• PROBLEM TO WORK ON: Search the entries below for the string "Hoeksche" and give the number of lines that hold it, nothing else.

• Data items:
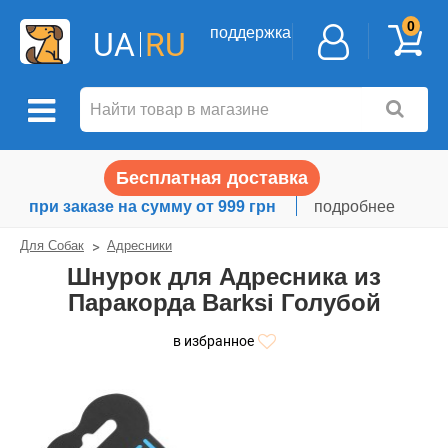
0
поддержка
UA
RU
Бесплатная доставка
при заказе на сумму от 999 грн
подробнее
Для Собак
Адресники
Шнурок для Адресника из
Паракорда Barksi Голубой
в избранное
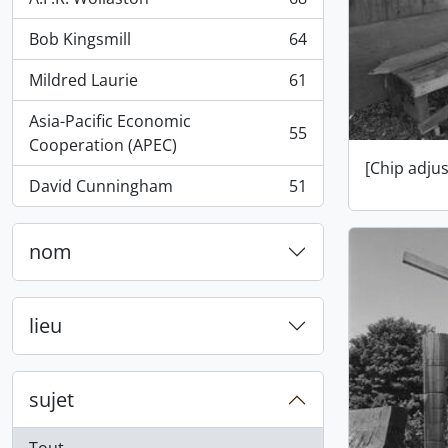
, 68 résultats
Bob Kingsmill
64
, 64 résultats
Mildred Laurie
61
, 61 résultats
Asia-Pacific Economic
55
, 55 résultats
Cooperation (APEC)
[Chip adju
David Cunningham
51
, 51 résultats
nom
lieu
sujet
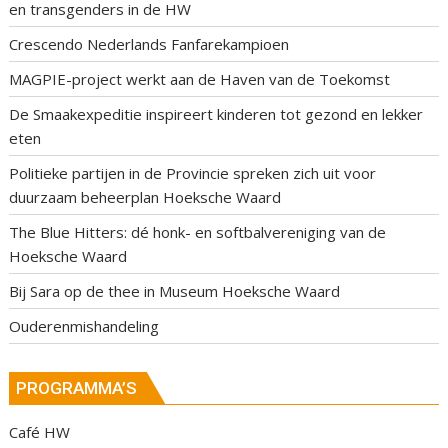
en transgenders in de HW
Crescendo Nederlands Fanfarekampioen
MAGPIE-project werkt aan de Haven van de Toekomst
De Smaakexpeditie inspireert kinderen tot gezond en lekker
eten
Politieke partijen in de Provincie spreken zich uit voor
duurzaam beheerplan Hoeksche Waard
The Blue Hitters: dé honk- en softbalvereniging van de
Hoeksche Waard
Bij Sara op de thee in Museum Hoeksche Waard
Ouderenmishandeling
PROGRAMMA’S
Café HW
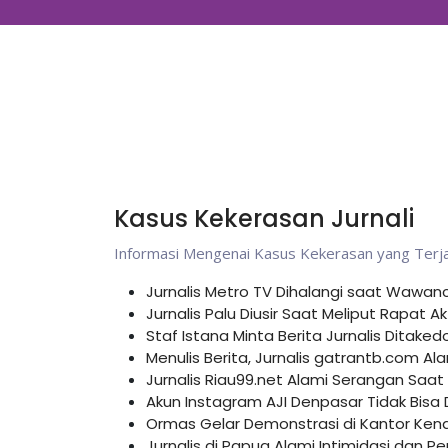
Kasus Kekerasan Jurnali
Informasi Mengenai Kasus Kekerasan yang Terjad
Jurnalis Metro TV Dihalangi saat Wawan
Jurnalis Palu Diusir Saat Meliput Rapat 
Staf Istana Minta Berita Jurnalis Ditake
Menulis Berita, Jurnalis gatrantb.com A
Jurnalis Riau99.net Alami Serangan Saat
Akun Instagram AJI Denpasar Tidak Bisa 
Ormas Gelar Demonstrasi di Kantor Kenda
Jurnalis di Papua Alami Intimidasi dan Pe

• ANSWER SPACE: 3